- What is SIS Technology?
SIS Technology (TSIS) aims to control a set of phenomena (radiation frosts, odours propagation, dust propagation and radiation fogs) which occur in calm (windless) and clear (cloudless) nights and which effect on the activity or human life is often very negative.
TSIS arises from the application of advanced concepts in fluid mechanics and heat conduction to the lower layers of the atmosphere and to the ground in contact with them. This application aims to act on the mentioned phenomena to protect crops, in the case of frost; the welfare and health of the people in the case of odours and dust, and to safeguard the lives of those who travel on highways or use airport runways, in the case of radiation fogs.
TSIS has made possible the development of two types of mechanical devices, the Selective Inverted Sinks (SIS) and the Jet-SIS.These devices are patented internationally and the application of them is exclusive of Frost Protection Corporation (more details on this website) and their authorized representatives.
- How does TSIS remove the odour perception in a populated area?
TSIS removes the odour perception in a populated area by diverting the course of the odour propagation, from the source that originates it (for example: sanitary effluents treatment plant) to the referred populated area.
- TSIS is capable of controlling any odour perception?
No, TSIS can only operate in cases in which odour propagation occurs in calm (windless) and clear (cloudless) nights and in the early hours of the day after the mentioned night.
- What is the propagation mechanism on which TSIS operates?
The propagation mechanism on which TSIS operates is a type of wind called "katabatic wind" (KW). These KW are only presented in clear and calm nights on sloping ground and its intensity increases with the length of the slope. On these nights, anemometers located in meteorological stations (10 m above ground) usually indicate the absence of local or regional wind.
- What reach may the odour propagation have, when it is propagated by a KW?
KW are originated starting from sunset anddisappear within a few hours from sunrise. The reach of the transportation performed by KW, rarely exceeds 20 km.
- How does TSIS operate to divert contaminated KW from its course?
TSIS operates placing Selective Inverted Sinks (SIS) and Jet-SIS in the course of the KW so that the contaminated fraction of it is selectively captured by the SIS and sent to the denominated "cloud of discharge” where odour will be content until sunrise. At sunrise, convective currents caused by the heating of the ground completely dissipate the "cloud of discharge”. That occurs without the air (with the contaminant already highly diluted) which arrived to this “cloud” during the night, return to ground level.
- How is it possible that the polluted air the SIS captures and raises to several tens of meters above the ground, doesn’t return to the surface of the ground where it was captured?

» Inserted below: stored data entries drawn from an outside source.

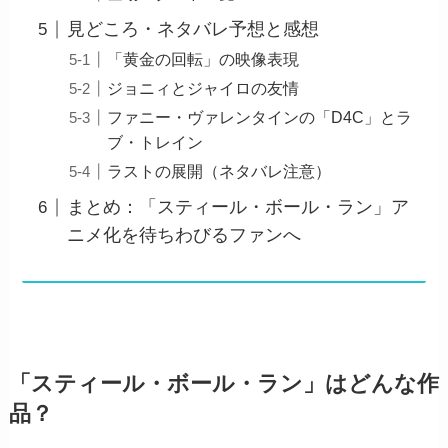
見どころ・ネタバレ予想と感想
「黄金の回転」の映像表現
ジョニィとジャイロの友情
ファニー・ヴァレンタインの「D4C」とラ
ブ・トレイン
ラストの展開（ネタバレ注意）
まとめ：「スティール・ボール・ラン」ア
ニメ化を待ちわびるファンへ
「スティール・ボール・ラン」はどんな作
品？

Polluted air captured by the SIS is raised by these in a vertical jet that crosses several tens of meters of stratified atmosphere (see next question). On the other hand every jet, on its course, incorporates through its surface, air from the environment on which it travels. This causes a mixture, inside the jet of the SIS, of the air captured at the device suction with gradually warmer air coming from the strata that said jet goes through. As a result of the referred mixture, polluted air dilutes the contaminant concentration and increases its temperature. Due to this rise in temperature experienced by polluted air as it ascends, its descent becomes impossible since to descend it should go through the coldest strata and therefore denser, which separates from the ground the “cloud of discharge” where polluted and already diluted air arrives.
- What is a "stratified atmosphere"?
Under radiation frost conditions (clear sky, wind and fog absence) the soil loses heat through the atmosphere by radiation. The soil, which is colder than the adjacent air, cools the air, being this cooling process more significant in the lower atmosphere layers (first tenths of meters) and reducing its effect with height.
When the above described process occurs, in the lowest part of the atmosphere (closer to the ground) the well known “thermal inversion” is produced. That is very different to what happens during daytime, when temperature decreases with height. Under radiation frost conditions, temperature increases with height in the atmosphere lowest layers.
Due to the fact that air density decreases with temperature, a stable organization of the atmosphere is developed (which does not change spontaneously with time) as the lower layers are the coldest ones and therefore the densest ones. Under these conditions the atmosphere can be ideally represented as a vertical succession of horizontal air “layers” or “strata” with increasing density towards ground. The referred process is called “atmosphere stratification”.